§ GIVEN RECORDS
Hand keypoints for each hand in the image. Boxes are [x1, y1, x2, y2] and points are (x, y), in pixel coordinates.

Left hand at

==

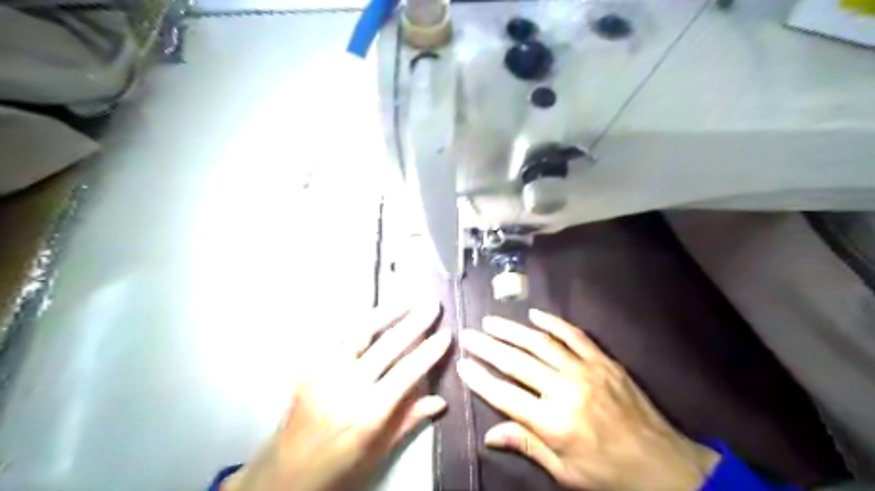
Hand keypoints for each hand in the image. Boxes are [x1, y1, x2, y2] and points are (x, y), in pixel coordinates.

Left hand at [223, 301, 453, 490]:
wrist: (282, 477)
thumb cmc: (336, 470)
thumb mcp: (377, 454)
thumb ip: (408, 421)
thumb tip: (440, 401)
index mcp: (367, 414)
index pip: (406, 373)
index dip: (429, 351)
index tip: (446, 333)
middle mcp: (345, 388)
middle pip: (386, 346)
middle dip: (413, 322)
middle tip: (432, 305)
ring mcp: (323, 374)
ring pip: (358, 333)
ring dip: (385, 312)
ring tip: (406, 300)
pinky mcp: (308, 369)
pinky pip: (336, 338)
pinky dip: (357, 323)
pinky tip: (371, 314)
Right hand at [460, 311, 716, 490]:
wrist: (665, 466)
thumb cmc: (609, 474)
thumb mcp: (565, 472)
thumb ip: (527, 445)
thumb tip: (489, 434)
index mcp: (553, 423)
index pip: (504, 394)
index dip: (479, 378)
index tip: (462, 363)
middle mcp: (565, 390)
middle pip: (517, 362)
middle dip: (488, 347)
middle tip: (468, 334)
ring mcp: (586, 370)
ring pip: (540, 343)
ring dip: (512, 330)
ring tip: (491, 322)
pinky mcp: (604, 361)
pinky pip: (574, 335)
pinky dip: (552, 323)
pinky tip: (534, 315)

§ HOW TO COMPLETE THIS TASK
An exact copy of the lines above, from the one containing "middle dip: (488, 347)" down to the one containing "pinky tip: (534, 315)" and including both, is the whole answer; retype it and nothing else.

§ REPLY TO THE EXERCISE
middle dip: (488, 347)
middle tip: (468, 334)
ring mcp: (586, 370)
ring pip: (540, 343)
ring dip: (512, 330)
ring tip: (491, 322)
pinky mcp: (604, 361)
pinky pip: (574, 335)
pinky dip: (552, 323)
pinky tip: (534, 315)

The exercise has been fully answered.